Repeat the lines below word for word, from the first one through the line containing "genus: Certhiaxis", including both.

_RAW DATA_

■ ■ ■ ■

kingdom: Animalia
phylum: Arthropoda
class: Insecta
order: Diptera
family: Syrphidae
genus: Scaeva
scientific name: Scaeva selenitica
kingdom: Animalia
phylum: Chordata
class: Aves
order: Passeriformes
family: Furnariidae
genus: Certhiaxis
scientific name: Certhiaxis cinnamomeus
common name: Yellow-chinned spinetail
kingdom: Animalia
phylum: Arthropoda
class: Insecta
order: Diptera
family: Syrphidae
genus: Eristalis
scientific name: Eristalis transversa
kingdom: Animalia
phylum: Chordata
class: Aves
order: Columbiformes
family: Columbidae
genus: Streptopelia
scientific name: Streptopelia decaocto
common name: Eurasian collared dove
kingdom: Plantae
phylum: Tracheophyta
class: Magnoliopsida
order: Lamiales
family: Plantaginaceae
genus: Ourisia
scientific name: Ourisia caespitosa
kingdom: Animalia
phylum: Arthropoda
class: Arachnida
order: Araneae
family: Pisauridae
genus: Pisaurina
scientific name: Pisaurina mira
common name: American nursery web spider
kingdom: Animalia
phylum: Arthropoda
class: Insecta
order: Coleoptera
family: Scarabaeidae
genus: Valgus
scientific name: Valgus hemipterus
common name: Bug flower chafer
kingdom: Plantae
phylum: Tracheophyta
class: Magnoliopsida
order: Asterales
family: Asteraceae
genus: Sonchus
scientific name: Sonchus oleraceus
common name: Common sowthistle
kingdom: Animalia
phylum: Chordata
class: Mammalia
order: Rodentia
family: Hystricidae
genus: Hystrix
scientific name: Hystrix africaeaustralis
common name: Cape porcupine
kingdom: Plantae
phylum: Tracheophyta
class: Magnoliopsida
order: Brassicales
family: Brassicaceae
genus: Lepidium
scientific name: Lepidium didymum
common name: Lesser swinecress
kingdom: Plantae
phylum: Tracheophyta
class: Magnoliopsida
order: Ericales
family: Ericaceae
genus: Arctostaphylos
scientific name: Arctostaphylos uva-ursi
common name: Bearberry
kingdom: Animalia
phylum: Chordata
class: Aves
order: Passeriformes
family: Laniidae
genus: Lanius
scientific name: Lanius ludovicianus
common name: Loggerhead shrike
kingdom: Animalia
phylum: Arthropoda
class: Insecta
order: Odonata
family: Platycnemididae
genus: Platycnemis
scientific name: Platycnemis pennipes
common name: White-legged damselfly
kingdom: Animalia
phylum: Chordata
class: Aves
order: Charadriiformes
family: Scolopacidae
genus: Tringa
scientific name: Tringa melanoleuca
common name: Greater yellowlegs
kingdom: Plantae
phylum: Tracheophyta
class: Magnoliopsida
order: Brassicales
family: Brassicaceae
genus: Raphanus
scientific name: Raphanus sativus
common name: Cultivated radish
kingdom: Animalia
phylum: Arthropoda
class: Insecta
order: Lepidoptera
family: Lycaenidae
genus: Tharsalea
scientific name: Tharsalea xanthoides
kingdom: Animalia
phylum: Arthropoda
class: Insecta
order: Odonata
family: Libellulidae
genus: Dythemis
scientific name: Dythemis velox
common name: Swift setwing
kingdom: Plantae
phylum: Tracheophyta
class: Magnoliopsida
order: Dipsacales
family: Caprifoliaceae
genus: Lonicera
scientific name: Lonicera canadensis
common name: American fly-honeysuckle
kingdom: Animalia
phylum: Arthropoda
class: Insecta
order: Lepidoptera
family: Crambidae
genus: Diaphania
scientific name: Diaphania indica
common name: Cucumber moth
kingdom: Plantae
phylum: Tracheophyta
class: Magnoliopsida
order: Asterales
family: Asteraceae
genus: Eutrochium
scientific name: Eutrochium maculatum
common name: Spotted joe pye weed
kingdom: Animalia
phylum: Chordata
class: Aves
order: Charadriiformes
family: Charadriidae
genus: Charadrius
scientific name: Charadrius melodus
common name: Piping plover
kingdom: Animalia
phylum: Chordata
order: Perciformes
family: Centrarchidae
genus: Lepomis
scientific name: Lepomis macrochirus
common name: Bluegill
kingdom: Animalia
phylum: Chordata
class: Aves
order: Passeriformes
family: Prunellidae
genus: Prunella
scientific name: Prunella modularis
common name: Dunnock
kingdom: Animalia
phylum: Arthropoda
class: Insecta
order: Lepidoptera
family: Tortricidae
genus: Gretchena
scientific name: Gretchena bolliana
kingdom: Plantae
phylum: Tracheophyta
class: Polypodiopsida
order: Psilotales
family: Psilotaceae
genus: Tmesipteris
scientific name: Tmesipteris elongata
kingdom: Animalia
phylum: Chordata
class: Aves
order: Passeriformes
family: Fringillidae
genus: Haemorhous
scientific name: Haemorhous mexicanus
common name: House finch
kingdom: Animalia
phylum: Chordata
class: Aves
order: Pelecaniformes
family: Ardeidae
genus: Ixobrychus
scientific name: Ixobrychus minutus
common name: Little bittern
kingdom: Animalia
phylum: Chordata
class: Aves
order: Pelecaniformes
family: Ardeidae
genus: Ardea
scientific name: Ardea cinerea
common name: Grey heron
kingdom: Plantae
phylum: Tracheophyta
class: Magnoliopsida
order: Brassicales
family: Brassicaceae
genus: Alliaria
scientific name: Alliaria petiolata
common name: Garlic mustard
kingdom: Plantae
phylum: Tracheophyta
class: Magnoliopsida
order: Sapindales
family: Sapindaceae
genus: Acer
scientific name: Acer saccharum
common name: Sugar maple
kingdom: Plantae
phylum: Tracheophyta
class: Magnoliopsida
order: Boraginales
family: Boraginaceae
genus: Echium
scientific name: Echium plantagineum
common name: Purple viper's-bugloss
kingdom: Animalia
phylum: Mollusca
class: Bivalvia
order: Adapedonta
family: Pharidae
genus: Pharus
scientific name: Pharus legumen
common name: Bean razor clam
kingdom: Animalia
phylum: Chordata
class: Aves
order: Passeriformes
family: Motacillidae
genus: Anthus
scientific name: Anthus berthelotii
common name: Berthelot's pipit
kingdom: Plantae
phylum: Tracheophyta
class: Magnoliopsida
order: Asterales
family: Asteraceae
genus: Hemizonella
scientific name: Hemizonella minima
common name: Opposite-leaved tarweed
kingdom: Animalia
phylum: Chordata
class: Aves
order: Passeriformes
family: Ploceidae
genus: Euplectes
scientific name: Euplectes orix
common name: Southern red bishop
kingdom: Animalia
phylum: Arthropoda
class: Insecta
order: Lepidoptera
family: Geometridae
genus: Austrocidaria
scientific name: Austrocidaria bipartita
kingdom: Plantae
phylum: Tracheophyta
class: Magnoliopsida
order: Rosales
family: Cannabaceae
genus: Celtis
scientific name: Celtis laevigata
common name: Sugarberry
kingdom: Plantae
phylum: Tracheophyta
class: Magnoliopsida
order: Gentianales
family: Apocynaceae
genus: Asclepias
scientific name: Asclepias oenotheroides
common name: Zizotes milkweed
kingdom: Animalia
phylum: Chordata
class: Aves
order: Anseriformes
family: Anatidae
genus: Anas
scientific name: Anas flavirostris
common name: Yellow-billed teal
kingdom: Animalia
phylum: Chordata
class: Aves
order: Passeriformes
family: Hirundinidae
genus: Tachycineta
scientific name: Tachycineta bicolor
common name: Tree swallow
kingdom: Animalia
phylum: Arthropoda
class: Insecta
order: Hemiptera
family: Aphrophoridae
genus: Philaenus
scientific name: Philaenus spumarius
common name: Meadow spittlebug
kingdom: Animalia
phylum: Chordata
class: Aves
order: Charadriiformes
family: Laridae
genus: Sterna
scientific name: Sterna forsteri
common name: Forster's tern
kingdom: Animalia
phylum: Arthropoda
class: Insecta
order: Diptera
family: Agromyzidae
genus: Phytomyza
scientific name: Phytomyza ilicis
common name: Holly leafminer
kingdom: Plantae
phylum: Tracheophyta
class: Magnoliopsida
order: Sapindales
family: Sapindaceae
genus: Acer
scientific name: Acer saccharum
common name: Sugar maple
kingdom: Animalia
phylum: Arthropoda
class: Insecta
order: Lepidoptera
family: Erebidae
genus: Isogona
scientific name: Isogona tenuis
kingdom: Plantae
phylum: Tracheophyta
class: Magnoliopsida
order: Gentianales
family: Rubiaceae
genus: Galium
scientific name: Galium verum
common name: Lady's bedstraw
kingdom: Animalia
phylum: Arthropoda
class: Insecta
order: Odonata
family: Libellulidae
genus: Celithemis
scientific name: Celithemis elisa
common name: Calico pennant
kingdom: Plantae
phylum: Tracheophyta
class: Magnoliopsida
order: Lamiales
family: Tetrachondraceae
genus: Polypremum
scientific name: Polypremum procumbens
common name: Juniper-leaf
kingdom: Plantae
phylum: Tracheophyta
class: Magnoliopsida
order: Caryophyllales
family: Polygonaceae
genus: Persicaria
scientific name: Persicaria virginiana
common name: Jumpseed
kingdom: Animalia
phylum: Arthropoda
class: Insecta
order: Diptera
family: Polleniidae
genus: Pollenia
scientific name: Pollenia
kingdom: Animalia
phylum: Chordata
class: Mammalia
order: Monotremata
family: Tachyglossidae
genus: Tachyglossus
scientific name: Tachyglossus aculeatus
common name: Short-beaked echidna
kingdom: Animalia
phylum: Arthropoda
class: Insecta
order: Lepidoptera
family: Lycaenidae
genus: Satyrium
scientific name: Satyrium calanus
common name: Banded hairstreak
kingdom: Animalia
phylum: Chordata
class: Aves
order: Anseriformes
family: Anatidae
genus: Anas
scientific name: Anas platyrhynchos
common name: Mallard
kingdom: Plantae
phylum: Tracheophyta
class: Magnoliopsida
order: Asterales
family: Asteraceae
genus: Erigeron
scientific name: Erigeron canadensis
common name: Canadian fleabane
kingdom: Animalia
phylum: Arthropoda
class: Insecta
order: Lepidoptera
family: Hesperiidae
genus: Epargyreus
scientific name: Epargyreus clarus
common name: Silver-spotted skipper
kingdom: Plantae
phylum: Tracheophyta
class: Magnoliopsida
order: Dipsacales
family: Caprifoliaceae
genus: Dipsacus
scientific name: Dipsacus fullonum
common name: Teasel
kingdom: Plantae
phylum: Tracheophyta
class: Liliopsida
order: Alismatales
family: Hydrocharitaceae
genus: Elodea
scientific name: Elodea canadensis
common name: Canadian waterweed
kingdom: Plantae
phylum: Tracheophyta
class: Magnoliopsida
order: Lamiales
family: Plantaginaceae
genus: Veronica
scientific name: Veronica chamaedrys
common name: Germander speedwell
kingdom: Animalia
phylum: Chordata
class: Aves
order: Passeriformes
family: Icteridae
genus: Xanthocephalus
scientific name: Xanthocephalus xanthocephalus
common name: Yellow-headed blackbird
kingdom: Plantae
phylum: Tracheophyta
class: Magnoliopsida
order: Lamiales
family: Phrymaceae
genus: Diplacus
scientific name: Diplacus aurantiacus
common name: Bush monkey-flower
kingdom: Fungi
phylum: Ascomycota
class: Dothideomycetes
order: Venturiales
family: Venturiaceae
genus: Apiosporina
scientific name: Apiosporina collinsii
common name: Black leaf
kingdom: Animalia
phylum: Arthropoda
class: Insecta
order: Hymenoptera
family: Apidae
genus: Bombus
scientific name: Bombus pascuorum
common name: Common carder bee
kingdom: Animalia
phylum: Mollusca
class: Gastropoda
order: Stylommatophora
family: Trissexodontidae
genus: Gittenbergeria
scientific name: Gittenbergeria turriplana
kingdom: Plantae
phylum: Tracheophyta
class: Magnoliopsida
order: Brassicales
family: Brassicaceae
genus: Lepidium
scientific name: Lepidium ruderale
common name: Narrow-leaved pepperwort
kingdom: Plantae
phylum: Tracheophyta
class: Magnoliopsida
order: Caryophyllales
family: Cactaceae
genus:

■ ■ ■ ■

_COMPLETE RESPONSE_
kingdom: Animalia
phylum: Arthropoda
class: Insecta
order: Diptera
family: Syrphidae
genus: Scaeva
scientific name: Scaeva selenitica
kingdom: Animalia
phylum: Chordata
class: Aves
order: Passeriformes
family: Furnariidae
genus: Certhiaxis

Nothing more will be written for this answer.